Карл снова попробовал изобразить оскорбленную невинность, но глаза пылали злобой, досадой хищника, уже из самых когтей которого вдруг вырвали добычу. И я шагнула назад, прижалась плечом к Бранко.
— Не дури… — попытался возобновить уговоры Карл, но Бранко нацелил пистолет ему на ноги.
— Я не стану убивать тебя, сутенёр, — ровно сообщил он, — но клянусь, что прострелю коленную чашечку, если ты прямо сейчас не уберёшь свою колымагу в сторону и не дашь нам выехать.
— Зачем тебе это?! — Карл оскалился, но начал медленно отступать к машине. — Хочешь лизнуть задницу Доннела? Думаешь, ему так дорога эта дикарка? Думаешь, он отблагодарит тебя?!
— Думаю, что, наконец, делаю то, что давно должен был сделать, — почти весело ответил Бранко. — Так и передай Ирэн. Дайника, садись в машину.
Я двинулась было к приоткрытой дверце, но, уже взявшись за ручку, обернулась. Посмотрела в тёмные глаза Карла. И словно со стороны услышала свой голос, громкий и торжествующий:
— Это я убила Ховрина!
Карл приоткрыл рот — словно круглая мышиная норка возникла в соломенной бороде.

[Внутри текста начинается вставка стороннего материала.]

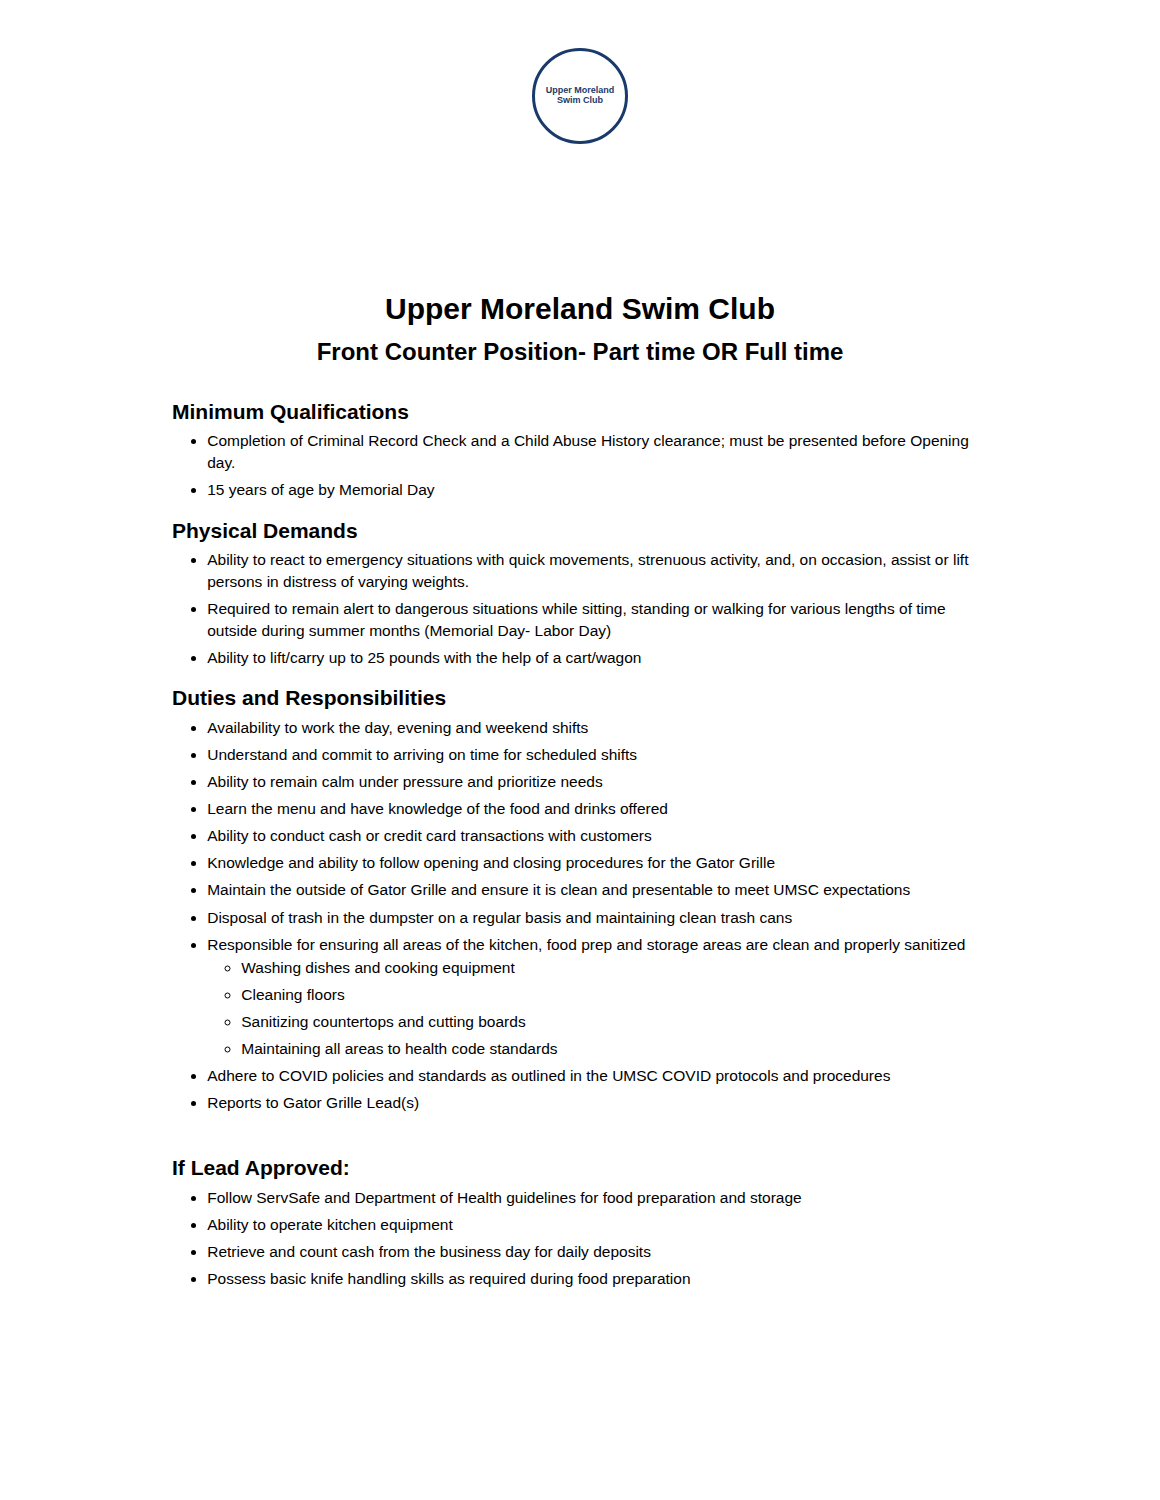Upper Moreland
Swim Club
Upper Moreland Swim Club
Front Counter Position- Part time OR Full time
Minimum Qualifications
Completion of Criminal Record Check and a Child Abuse History clearance; must be presented before Opening day.
15 years of age by Memorial Day
Physical Demands
Ability to react to emergency situations with quick movements, strenuous activity, and, on occasion, assist or lift persons in distress of varying weights.
Required to remain alert to dangerous situations while sitting, standing or walking for various lengths of time outside during summer months (Memorial Day- Labor Day)
Ability to lift/carry up to 25 pounds with the help of a cart/wagon
Duties and Responsibilities
Availability to work the day, evening and weekend shifts
Understand and commit to arriving on time for scheduled shifts
Ability to remain calm under pressure and prioritize needs
Learn the menu and have knowledge of the food and drinks offered
Ability to conduct cash or credit card transactions with customers
Knowledge and ability to follow opening and closing procedures for the Gator Grille
Maintain the outside of Gator Grille and ensure it is clean and presentable to meet UMSC expectations
Disposal of trash in the dumpster on a regular basis and maintaining clean trash cans
Responsible for ensuring all areas of the kitchen, food prep and storage areas are clean and properly sanitized
Washing dishes and cooking equipment
Cleaning floors
Sanitizing countertops and cutting boards
Maintaining all areas to health code standards
Adhere to COVID policies and standards as outlined in the UMSC COVID protocols and procedures
Reports to Gator Grille Lead(s)
If Lead Approved:
Follow ServSafe and Department of Health guidelines for food preparation and storage
Ability to operate kitchen equipment
Retrieve and count cash from the business day for daily deposits
Possess basic knife handling skills as required during food preparation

Бранко уставился на меня, его рука с пистолетом опустилась.
— Это я вывернула руль в обрыв! — не знаю почему, но мне было важно, чтобы Карл, а за ним и Ирэн, узнали правду. — Я сделала так, что машина упала в море! Ховрин остался жив и жил бы дальше, но я утопила его! Утопила своими руками! Как вы топили в Русалкиной яме девушек, которые отказывались вам подчиняться!
Карл смотрел на меня во все глаза, и Бранко, пришедший в себя первым, рявкнул:
— Проваливай же, ну!
На этот раз ствол пистолета поднялся выше, уставился в грудь мужчине, и он всё-таки сел за руль, но я успела крикнуть, пока не захлопнулась дверь:
— А если я ещё раз увижу Ирэн, то убью её тоже! Я убью её!
Бранко положил руку мне на плечо и надавил, заставляя сесть в машину, но я успела заметить, что Карл по-прежнему, открыв рот, таращится на меня во все глаза. И это внезапно доставило мне такое удовольствие, что ради него я бы согласилась утопить Ховрина ещё раз.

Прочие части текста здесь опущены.